▸ **WORK TO DO**
Rewrite the lines from the one with "Document page, 1500x1125 pixels." to the one with "title Contenidos [74, 21, 1420, 257]", changing "transcribe" to "write out" and keeping everything else the same. Give back only those lines.

▸ **PROVIDED ENTRIES**
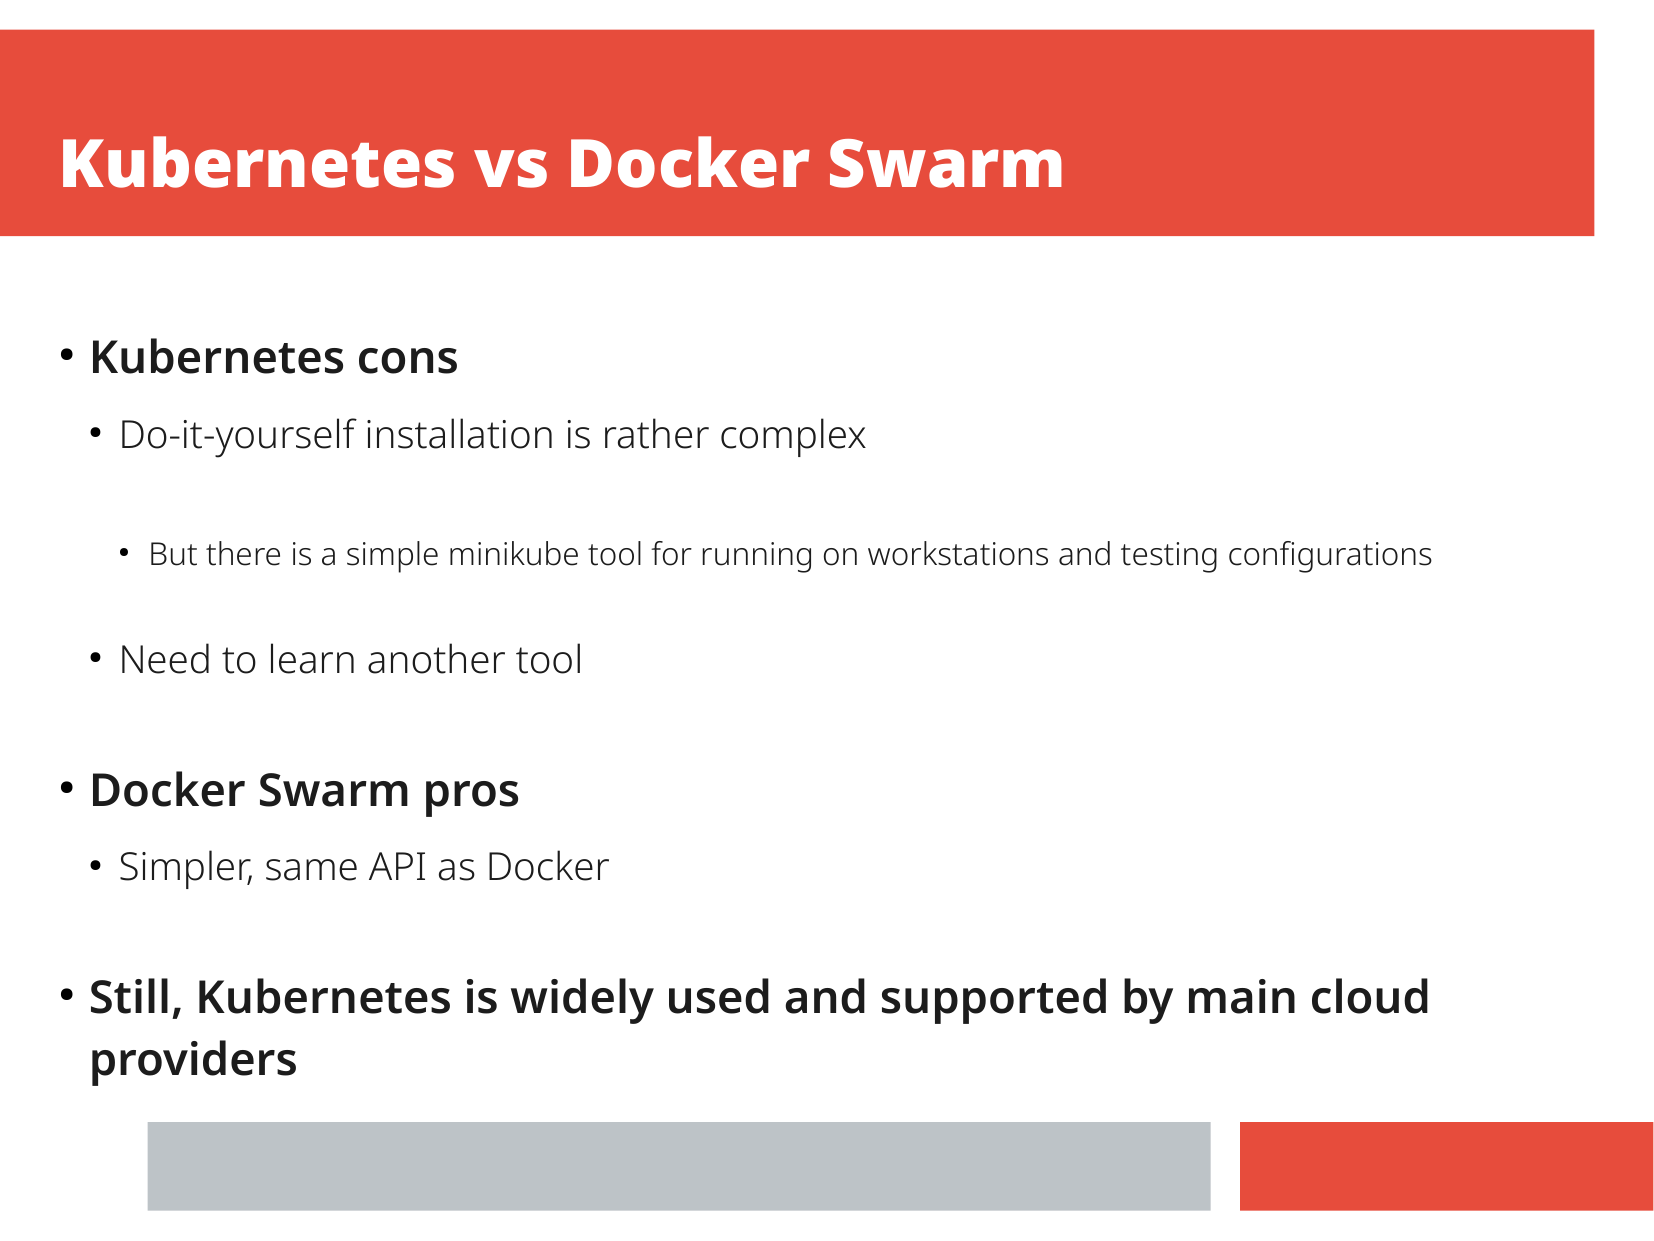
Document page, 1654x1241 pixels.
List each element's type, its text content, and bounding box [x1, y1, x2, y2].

==

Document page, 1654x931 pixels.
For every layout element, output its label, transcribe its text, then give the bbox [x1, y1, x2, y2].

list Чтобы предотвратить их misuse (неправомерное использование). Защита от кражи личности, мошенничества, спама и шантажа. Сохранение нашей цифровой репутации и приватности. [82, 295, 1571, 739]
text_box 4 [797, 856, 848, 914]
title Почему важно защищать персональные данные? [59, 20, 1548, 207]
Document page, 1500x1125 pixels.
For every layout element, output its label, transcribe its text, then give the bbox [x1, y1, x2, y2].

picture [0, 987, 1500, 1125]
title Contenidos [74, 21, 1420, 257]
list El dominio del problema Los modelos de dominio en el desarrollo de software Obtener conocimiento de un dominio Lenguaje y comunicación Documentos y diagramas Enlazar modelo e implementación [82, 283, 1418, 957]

--

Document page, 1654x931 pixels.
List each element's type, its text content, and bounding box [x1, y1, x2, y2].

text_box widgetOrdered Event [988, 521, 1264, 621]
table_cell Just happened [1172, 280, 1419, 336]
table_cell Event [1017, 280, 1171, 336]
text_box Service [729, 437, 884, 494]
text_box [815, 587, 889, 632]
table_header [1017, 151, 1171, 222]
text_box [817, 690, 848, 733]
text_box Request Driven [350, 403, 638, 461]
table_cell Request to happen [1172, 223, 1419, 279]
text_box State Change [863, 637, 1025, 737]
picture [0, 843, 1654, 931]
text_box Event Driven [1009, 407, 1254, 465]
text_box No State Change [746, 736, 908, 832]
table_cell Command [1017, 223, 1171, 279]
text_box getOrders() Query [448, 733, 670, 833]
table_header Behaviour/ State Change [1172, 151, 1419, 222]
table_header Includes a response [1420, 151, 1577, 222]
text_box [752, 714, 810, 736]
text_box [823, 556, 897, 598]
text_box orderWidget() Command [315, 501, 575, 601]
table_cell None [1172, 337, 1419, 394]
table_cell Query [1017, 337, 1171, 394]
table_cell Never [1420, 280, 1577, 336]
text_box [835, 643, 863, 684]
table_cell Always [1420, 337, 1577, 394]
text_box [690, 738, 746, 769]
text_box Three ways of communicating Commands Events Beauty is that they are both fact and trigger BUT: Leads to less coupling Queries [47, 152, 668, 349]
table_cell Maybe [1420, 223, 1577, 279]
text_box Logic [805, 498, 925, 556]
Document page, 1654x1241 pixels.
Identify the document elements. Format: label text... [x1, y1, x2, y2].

▸ **FINISHED EXERCISE**
Document page, 1500x1125 pixels.
For every layout element, output its label, write out its text, then give the bbox [x1, y1, x2, y2].

picture [0, 987, 1500, 1125]
title Contenidos [74, 21, 1420, 257]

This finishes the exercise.